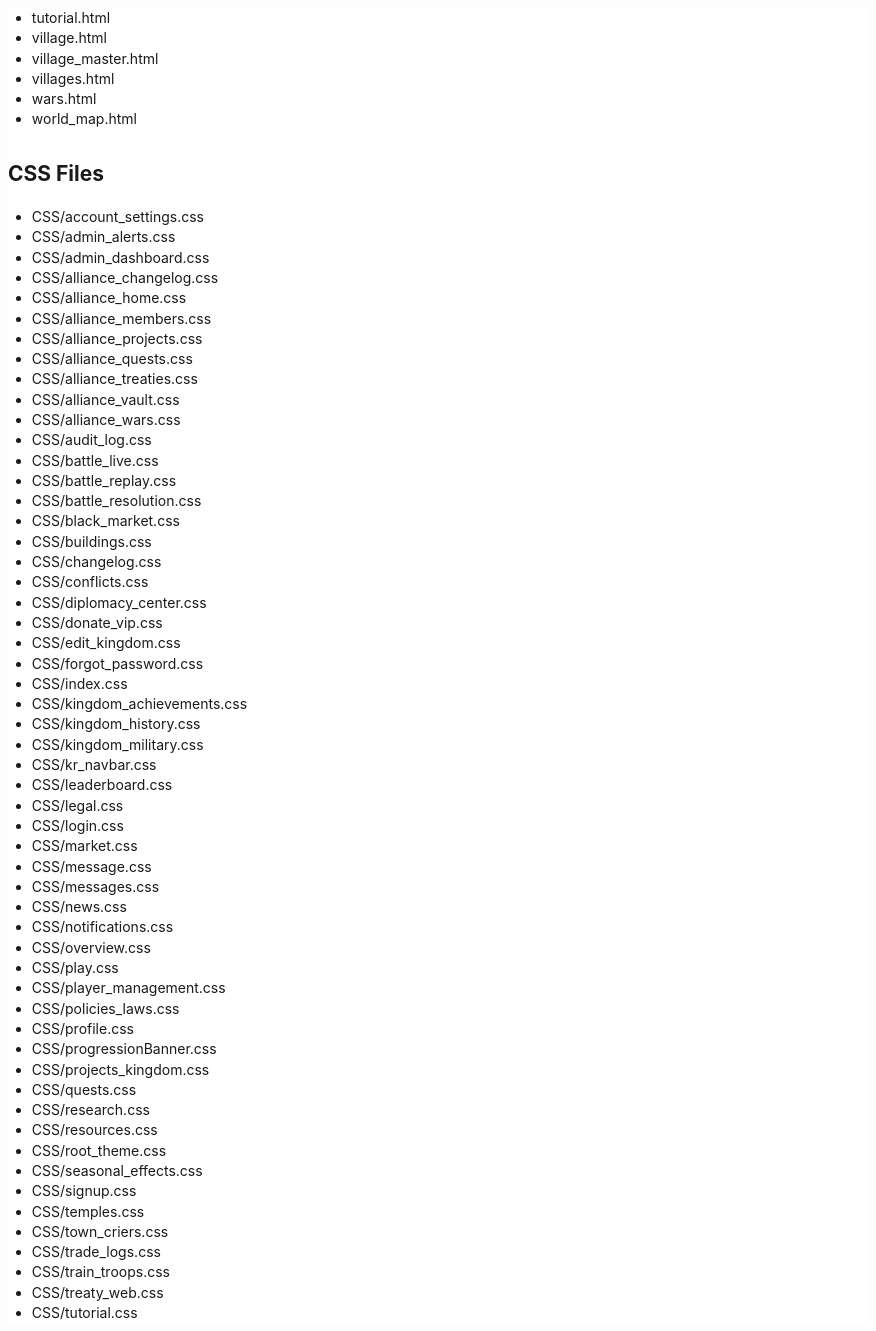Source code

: - tutorial.html
- village.html
- village_master.html
- villages.html
- wars.html
- world_map.html

## CSS Files
- CSS/account_settings.css
- CSS/admin_alerts.css
- CSS/admin_dashboard.css
- CSS/alliance_changelog.css
- CSS/alliance_home.css
- CSS/alliance_members.css
- CSS/alliance_projects.css
- CSS/alliance_quests.css
- CSS/alliance_treaties.css
- CSS/alliance_vault.css
- CSS/alliance_wars.css
- CSS/audit_log.css
- CSS/battle_live.css
- CSS/battle_replay.css
- CSS/battle_resolution.css
- CSS/black_market.css
- CSS/buildings.css
- CSS/changelog.css
- CSS/conflicts.css
- CSS/diplomacy_center.css
- CSS/donate_vip.css
- CSS/edit_kingdom.css
- CSS/forgot_password.css
- CSS/index.css
- CSS/kingdom_achievements.css
- CSS/kingdom_history.css
- CSS/kingdom_military.css
- CSS/kr_navbar.css
- CSS/leaderboard.css
- CSS/legal.css
- CSS/login.css
- CSS/market.css
- CSS/message.css
- CSS/messages.css
- CSS/news.css
- CSS/notifications.css
- CSS/overview.css
- CSS/play.css
- CSS/player_management.css
- CSS/policies_laws.css
- CSS/profile.css
- CSS/progressionBanner.css
- CSS/projects_kingdom.css
- CSS/quests.css
- CSS/research.css
- CSS/resources.css
- CSS/root_theme.css
- CSS/seasonal_effects.css
- CSS/signup.css
- CSS/temples.css
- CSS/town_criers.css
- CSS/trade_logs.css
- CSS/train_troops.css
- CSS/treaty_web.css
- CSS/tutorial.css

#####

## WHAT TO PRODUCE:
Exactly as written, repeat the lines from the beginning of the entries up to and including the line with "- CSS/player_management.css", but not the pictures.

## OUTPUT:
Source code

: - tutorial.html
- village.html
- village_master.html
- villages.html
- wars.html
- world_map.html

## CSS Files
- CSS/account_settings.css
- CSS/admin_alerts.css
- CSS/admin_dashboard.css
- CSS/alliance_changelog.css
- CSS/alliance_home.css
- CSS/alliance_members.css
- CSS/alliance_projects.css
- CSS/alliance_quests.css
- CSS/alliance_treaties.css
- CSS/alliance_vault.css
- CSS/alliance_wars.css
- CSS/audit_log.css
- CSS/battle_live.css
- CSS/battle_replay.css
- CSS/battle_resolution.css
- CSS/black_market.css
- CSS/buildings.css
- CSS/changelog.css
- CSS/conflicts.css
- CSS/diplomacy_center.css
- CSS/donate_vip.css
- CSS/edit_kingdom.css
- CSS/forgot_password.css
- CSS/index.css
- CSS/kingdom_achievements.css
- CSS/kingdom_history.css
- CSS/kingdom_military.css
- CSS/kr_navbar.css
- CSS/leaderboard.css
- CSS/legal.css
- CSS/login.css
- CSS/market.css
- CSS/message.css
- CSS/messages.css
- CSS/news.css
- CSS/notifications.css
- CSS/overview.css
- CSS/play.css
- CSS/player_management.css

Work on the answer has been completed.